Submitted to: International Symposium on Physical Measurements and Signatures in Remote
Publication Type: Proceedings
Publication Acceptance Date: April 1, 1997
Publication Date: N/A
Interpretive Summary: Recent technological advances have resulted in a new farm management approach termed "precision farming". In practice, farmers can apply fertilizers, herbicides, and pesticides at variable rates within their fields in response to crop and soil needs, rather than a uniform rate without regard to crop variablilty. To pursue this farm management approach, the farmer needs maps of within-field crop and soil conditions. Such information requirements could be met based on data acquired by currently-available ground-, aircraft- and satellite-based radiometers (termed remote sensing). This review identified the most promising applications for remote sensing in precision farming and laid out an infrastructure that would facilitate adoption of remote sensing by the agricultural community. The assimilation of remote sensing data into precision farming will result in increasing farm profits and decreasing environmental impact.

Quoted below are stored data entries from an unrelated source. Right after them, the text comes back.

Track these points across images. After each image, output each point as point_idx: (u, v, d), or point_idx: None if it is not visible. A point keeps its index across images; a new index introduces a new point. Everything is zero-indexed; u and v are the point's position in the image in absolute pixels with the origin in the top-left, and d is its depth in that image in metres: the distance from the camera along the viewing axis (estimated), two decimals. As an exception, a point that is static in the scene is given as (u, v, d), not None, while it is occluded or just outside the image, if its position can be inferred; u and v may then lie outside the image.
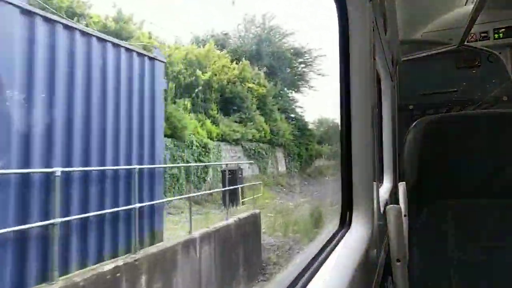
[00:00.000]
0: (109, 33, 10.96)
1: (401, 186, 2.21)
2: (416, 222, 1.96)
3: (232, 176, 14.29)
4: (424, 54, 3.71)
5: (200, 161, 14.56)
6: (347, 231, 1.47)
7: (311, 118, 31.36)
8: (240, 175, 14.59)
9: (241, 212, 12.67)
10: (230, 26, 26.71)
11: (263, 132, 19.57)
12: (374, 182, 1.55)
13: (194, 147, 14.22)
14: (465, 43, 3.41)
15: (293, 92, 26.91)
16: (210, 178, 15.28)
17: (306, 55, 26.91)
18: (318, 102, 32.27)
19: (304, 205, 13.83)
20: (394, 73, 3.32)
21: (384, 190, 2.75)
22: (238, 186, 14.01)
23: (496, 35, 3.34)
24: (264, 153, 19.80)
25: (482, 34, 3.39)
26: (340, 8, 1.52)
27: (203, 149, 14.77)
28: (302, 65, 27.53)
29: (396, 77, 3.44)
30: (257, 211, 7.10)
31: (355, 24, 1.51)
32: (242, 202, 14.08)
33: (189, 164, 12.58)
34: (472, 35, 3.38)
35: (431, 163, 1.97)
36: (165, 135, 12.99)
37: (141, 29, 12.82)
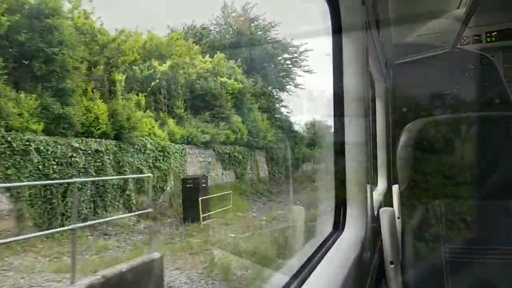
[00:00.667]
0: (21, 9, 8.64)
1: (395, 189, 2.45)
2: (410, 224, 1.95)
3: (193, 185, 12.01)
4: (417, 57, 3.73)
5: (156, 167, 12.21)
6: (340, 234, 1.53)
7: (298, 119, 29.17)
8: (203, 184, 12.29)
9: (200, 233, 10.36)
10: (209, 18, 24.28)
11: (239, 134, 17.29)
12: (368, 185, 1.63)
13: (148, 151, 11.89)
14: (458, 46, 3.47)
15: (278, 90, 24.74)
16: (171, 188, 12.94)
17: (291, 49, 24.74)
18: (307, 102, 30.17)
19: (280, 219, 11.54)
20: (388, 76, 3.48)
21: (378, 192, 2.97)
22: (201, 197, 11.73)
23: (489, 39, 3.37)
24: (241, 157, 17.52)
25: (475, 37, 3.43)
26: (332, 10, 1.54)
27: (160, 153, 12.44)
28: (288, 61, 25.40)
29: (389, 79, 3.59)
30: (157, 255, 4.76)
31: (348, 26, 1.54)
32: (207, 216, 11.76)
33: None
34: (464, 38, 3.44)
35: (424, 165, 1.97)
36: (107, 137, 10.68)
37: (78, 8, 10.52)
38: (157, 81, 12.71)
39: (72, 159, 9.16)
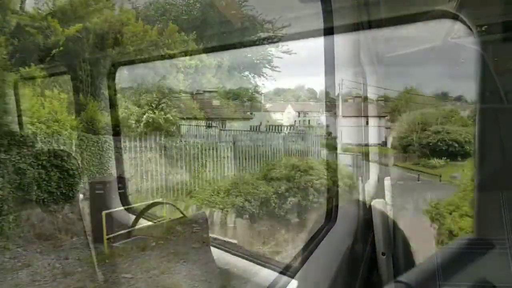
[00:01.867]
0: None
1: (387, 180, 2.50)
2: (401, 216, 1.89)
3: (104, 192, 8.63)
4: (409, 51, 3.79)
5: (56, 166, 8.78)
6: (332, 226, 1.62)
7: (280, 108, 25.96)
8: (121, 190, 8.88)
9: None
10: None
11: (194, 122, 13.96)
12: (360, 177, 1.70)
13: (40, 144, 8.47)
14: (449, 39, 3.53)
15: (254, 74, 21.39)
16: (84, 194, 9.53)
17: (268, 24, 21.29)
18: (291, 89, 27.00)
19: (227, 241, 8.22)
20: (380, 69, 3.53)
21: (370, 185, 2.99)
22: (115, 208, 8.34)
23: (479, 32, 3.34)
24: (197, 151, 14.16)
25: (465, 31, 3.44)
26: (324, 5, 1.60)
27: (64, 148, 9.02)
28: (265, 41, 21.98)
29: (382, 73, 3.62)
30: None
31: (340, 20, 1.59)
32: (124, 234, 8.35)
33: None
34: (455, 31, 3.49)
35: (415, 157, 1.14)
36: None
37: None
38: (62, 48, 9.22)
39: None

Precision crop management (PCM) is a newly-emerging agricultural management practice with very intense information requirements. PCM is designed to target agricultural inputs (e.g., pesticides and fertilizers) according to within-field requirements to optimize profitability and protect the environment. Eight areas were identified in which image-based remote sensing technology could provide information that is currently lacking or inadequate, but needed, by PCM systems. The current limitations for image- based remote sensing applications are mainly due to current sensor attributes, such as restricted spectral range, coarse spatial resolution, slow turn-around time, and inadequate repeat coverage.